# Training leather for bitework



## Hunter Allred (Jan 28, 2010)

I don't like the folded up shammy kind... I just want a ~2x2ft sheet, tanned with safe to mouth vegetables, that doesn't turn into ultra rigid leather after getting wet and drying out once.... any source? I bought a scrap sheet but I have to soak the thing now to keep it soft at all, and its also not all that tough


----------



## Karen M Wood (Jun 23, 2012)

Have you tried Tany Leather? http://www.tandyleatherfactory.com/en-usd/home/department/leather/leather.aspx
If they don't have what your looking for, you should probably stop looking. J/K
But they offer a lot of stuff, different grades, types, finishes and scraps. Hope you cna find something useful. And their stores are a lot of fun and smell good too.


----------



## Christopher Smith (Jun 20, 2008)

Try buying an old leather jacket from a thrift store or garage sale and cutting it up.

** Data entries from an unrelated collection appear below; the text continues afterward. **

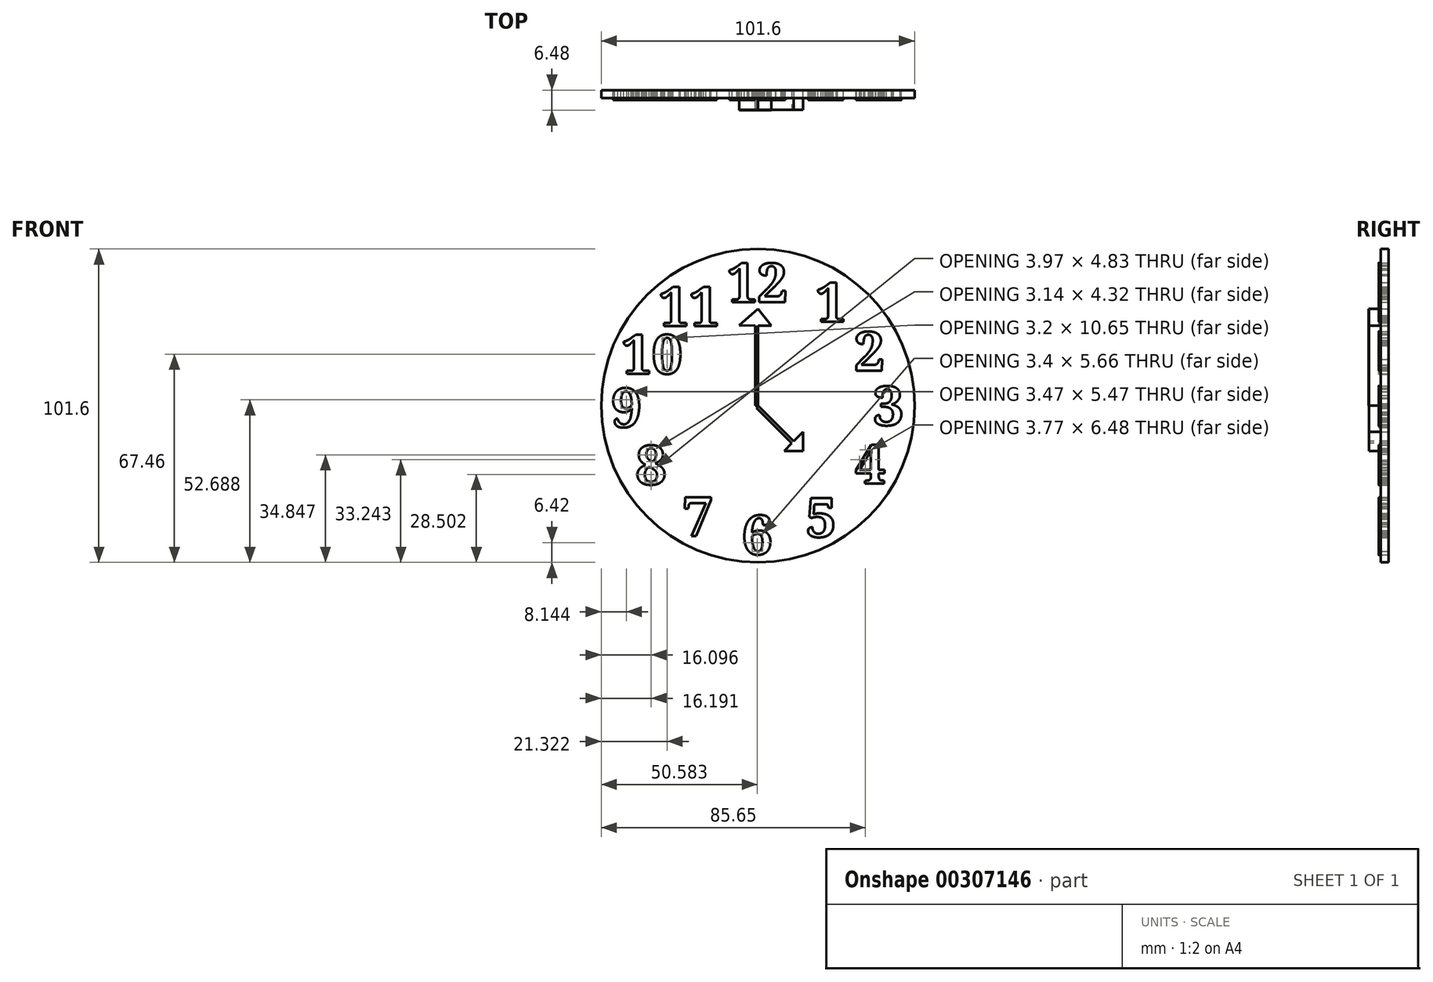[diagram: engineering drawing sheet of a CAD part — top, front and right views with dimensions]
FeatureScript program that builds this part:
annotation { "Feature Type Name" : "Feature", "Feature Type Description" : "" }
export const myFeature = defineFeature(function(context is Context, id is Id, definition is map)
    precondition{}
    {
        {
            var Q0;
            Q0=qCreatedBy(makeId("Front.planeOp"),FACE);
            var sketch = newSketch(context, id + "F0", { "sketchPlane" : qUnion([Q0])});
            skCircle(sketch, "E0", {"center": v(0, 0) * mm, "radius": 50.8 * mm});
            skSolve(sketch);
        }
        {
            var Q0;
            Q0=makeQuery(id+"F0.imprint","IMPRINT",FACE,{"disambiguationData":[TD([[makeQuery(id+"F0.imprint","IMPRINT",EDGE,{"derivedFrom":sQuery(id+"F0.wireOp",EDGE,"E0")}),1.0]])]});
            var sketch = newSketch(context, id + "F1", { "sketchPlane" : qUnion([Q0])});
            skText(sketch, "E1", { "text": "12", "fontName": "NotoSerif-Bold.ttf"});
            skText(sketch, "E2", { "text": "6", "fontName": "NotoSerif-Bold.ttf"});
            skText(sketch, "E3", { "text": "9", "fontName": "NotoSerif-Bold.ttf"});
            skText(sketch, "E4", { "text": "3", "fontName": "NotoSerif-Bold.ttf"});
            skText(sketch, "E5", { "text": "7", "fontName": "NotoSerif-Bold.ttf"});
            skText(sketch, "E6", { "text": "8", "fontName": "NotoSerif-Bold.ttf"});
            skText(sketch, "E7", { "text": "10", "fontName": "NotoSerif-Bold.ttf"});
            skText(sketch, "E8", { "text": "11", "fontName": "NotoSerif-Bold.ttf"});
            skText(sketch, "E9", { "text": "1", "fontName": "NotoSerif-Bold.ttf"});
            skPoint(sketch, "E9.firstSnap0", {"position": v(-10.03, 39.88) * mm});
            skText(sketch, "E10", { "text": "2", "fontName": "NotoSerif-Bold.ttf"});
            skText(sketch, "E11", { "text": "4", "fontName": "NotoSerif-Bold.ttf"});
            skText(sketch, "E12", { "text": "5", "fontName": "NotoSerif-Bold.ttf"});
            const initialGuessF1  = {"E1": [-0.01003, 0.03353, 1, 0, 0.0127], "E2": [-0.0052, -0.0482, 1, 0, 0.0127], "E3": [-0.04757, -0.00697, 1, 0, 0.0127], "E4": [0.03745, -0.00635, 1, 0, 0.0127], "E5": [-0.02445, -0.04226, 1, 0, 0.0127], "E6": [-0.0396, -0.02554, 1, 0, 0.0127], "E7": [-0.04427, 0.01036, 1, 0, 0.0127], "E8": [-0.03219, 0.02583, 1, 0, 0.0127], "E9": [0.0187, 0.02718, 1, 0, 0.0127], "E10": [0.03126, 0.01129, 1, 0, 0.0127], "E11": [0.0315, -0.02524, 1, 0, 0.0127], "E12": [0.01554, -0.04257, 1, 0, 0.0127]};
            skSetInitialGuess(sketch, initialGuessF1);
            skSolve(sketch);
        }
        {
            var Q0;
            Q0 = qSketchRegion(id + "F1", true);
            extrude(context, id + "F2", {"entities" : qUnion([Q0]), "depth" : 3.17 * mm});
        }
        {
            var Q0;
            Q0=makeQuery(id+"F0.imprint","IMPRINT",FACE,{"disambiguationData":[TD([[makeQuery(id+"F0.imprint","IMPRINT",EDGE,{"derivedFrom":sQuery(id+"F0.wireOp",EDGE,"E0")}),1.0]])]});
            var sketch = newSketch(context, id + "F3", { "sketchPlane" : qUnion([Q0])});
            skLineSegment(sketch, "E13", {"start": v(0, 0) * mm, "end": v(0, 25.98) * mm});
            skLineSegment(sketch, "E14", {"start": v(0, 0) * mm, "end": v(14.66, -14.66) * mm});
            skLineSegment(sketch, "E15.bottom", {"start": v(14.66, -14.66) * mm, "end": v(8.48, -14.66) * mm});
            skLineSegment(sketch, "E15.top", {"start": v(14.66, -8.48) * mm, "end": v(8.48, -8.48) * mm});
            skLineSegment(sketch, "E15.left", {"start": v(14.66, -14.66) * mm, "end": v(14.66, -8.48) * mm});
            skLineSegment(sketch, "E15.right", {"start": v(8.48, -14.66) * mm, "end": v(8.48, -8.48) * mm});
            skLineSegment(sketch, "E16", {"start": v(14.66, -8.48) * mm, "end": v(8.48, -14.66) * mm});
            skLineSegment(sketch, "E17", {"start": v(0, 0) * mm, "end": v(-0.54, -0.74) * mm});
            skLineSegment(sketch, "E18", {"start": v(-0.54, -0.74) * mm, "end": v(13.38, -14.66) * mm});
            skLineSegment(sketch, "E19", {"start": v(13.38, -14.66) * mm, "end": v(14.66, -14.66) * mm});
            skLineSegment(sketch, "E20", {"start": v(0, 0) * mm, "end": v(-0.9, 0) * mm});
            skLineSegment(sketch, "E21", {"start": v(-0.9, 0) * mm, "end": v(-0.9, 25.88) * mm});
            skLineSegment(sketch, "E22", {"start": v(8.48, -8.48) * mm, "end": v(11.57, -11.57) * mm});
            skLineSegment(sketch, "E23", {"start": v(11.57, -11.57) * mm, "end": v(14.66, -8.48) * mm});
            skLineSegment(sketch, "E24", {"start": v(0, 25.98) * mm, "end": v(4.37, 25.88) * mm});
            skLineSegment(sketch, "E25", {"start": v(-0.9, 25.88) * mm, "end": v(-6.08, 26) * mm});
            skLineSegment(sketch, "E26", {"start": v(-6.08, 26) * mm, "end": v(0, 31.46) * mm});
            skLineSegment(sketch, "E27", {"start": v(0, 31.46) * mm, "end": v(4.37, 25.88) * mm});
            skSolve(sketch);
        }
        {
            var Q0;
            Q0 = qSketchRegion(id + "F3", true);
            extrude(context, id + "F4", {"entities" : qUnion([Q0]), "depth" : 6.35 * mm});
        }
        {
            var Q0;
            Q0=makeQuery(id+"F4.opExtrude","CAP_FACE",FACE,{"disambiguationData":[OSD([sQuery(id+"F3.wireOp",EDGE,"E13"),sQuery(id+"F3.wireOp",EDGE,"E20"),sQuery(id+"F3.wireOp",EDGE,"E21"),sQuery(id+"F3.wireOp",EDGE,"E24"),sQuery(id+"F3.wireOp",EDGE,"E25"),sQuery(id+"F3.wireOp",EDGE,"E26"),sQuery(id+"F3.wireOp",EDGE,"E27")])],"isStart":false});
            var sketch = newSketch(context, id + "F5", { "sketchPlane" : qUnion([Q0])});
            skLineSegment(sketch, "E28", {"start": v(-0.9, 0) * mm, "end": v(0, 0) * mm});
            skSolve(sketch);
        }
        {
            var Q0;
            Q0=makeQuery(id+"F4.opExtrude","CAP_FACE",FACE,{"disambiguationData":[OSD([sQuery(id+"F3.wireOp",EDGE,"E15.bottom"),sQuery(id+"F3.wireOp",EDGE,"E15.top"),sQuery(id+"F3.wireOp",EDGE,"E15.left"),sQuery(id+"F3.wireOp",EDGE,"E15.right"),sQuery(id+"F3.wireOp",EDGE,"E14"),sQuery(id+"F3.wireOp",EDGE,"E17"),sQuery(id+"F3.wireOp",EDGE,"E18"),sQuery(id+"F3.wireOp",EDGE,"E19")])],"isStart":false});
            var sketch = newSketch(context, id + "F6", { "sketchPlane" : qUnion([Q0])});
            skLineSegment(sketch, "E29", {"start": v(8.48, -14.66) * mm, "end": v(14.66, -8.48) * mm});
            skLineSegment(sketch, "E30", {"start": v(14.66, -8.48) * mm, "end": v(8.48, -8.48) * mm});
            skLineSegment(sketch, "E31", {"start": v(8.48, -8.48) * mm, "end": v(11.57, -11.57) * mm});
            skLineSegment(sketch, "E32", {"start": v(8.48, -14.66) * mm, "end": v(8.48, -9.76) * mm});
            skLineSegment(sketch, "E33", {"start": v(8.48, -9.76) * mm, "end": v(10.93, -12.21) * mm});
            skLineSegment(sketch, "E34", {"start": v(10.93, -12.21) * mm, "end": v(8.48, -14.66) * mm});
            skSolve(sketch);
        }
        {
            var Q0;
            Q0=makeQuery(id+"F6.imprint","IMPRINT",FACE,{"disambiguationData":[TD([[makeQuery(id+"F6.imprint","IMPRINT",EDGE,{"derivedFrom":sQuery(id+"F6.wireOp",EDGE,"E32")}),-1.0]])]});
            var Q1;
            {var subQ0=sQuery(id+"F6.wireOp",EDGE,"E30");Q1=makeQuery(id+"F6.imprint","IMPRINT",FACE,{"disambiguationData":[TD([[makeQuery(id+"F6.imprint","IMPRINT",EDGE,{"derivedFrom":subQ0}),1.0]])]});}
            extrude(context, id + "F7", {"entities" : qUnion([Q0, Q1]), "operationType" : NewBodyOperationType.REMOVE, "oppositeDirection" : true, "depth" : 25.4 * mm});
        }
        {
            var Q0;
            Q0=makeQuery(id+"F5.imprint","IMPRINT",FACE,{"disambiguationData":[TD([[makeQuery(id+"F5.imprint","IMPRINT",EDGE,{"derivedFrom":sQuery(id+"F5.wireOp",EDGE,"E28")}),-1.0]])]});
            extrude(context, id + "F8", {"entities" : qUnion([Q0]), "depth" : 0.13 * mm});
        }
        {
            var Q0;
            Q0 = qSketchRegion(id + "F0", true);
            extrude(context, id + "F9", {"entities" : qUnion([Q0]), "depth" : 2.54 * mm});
        }
    });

Sent from Petguide.com Free App


----------



## Karen M Wood (Jun 23, 2012)

I have never seen a old leather jacket at a thrift store for less than $50. Least around here. But Tandy does sell scraps, sometimes they have whole bags of scrap leather. for a real cheap price. Or maybe find a saddle maker.


----------



## Jeremy Friedman (May 5, 2013)

I got an old leather suede jacket from good will for $8 a year ago. I made a couple tugs with it and a few rags, it is still holding up well. I only use it with puppies, so that's why it's lasted so long.


----------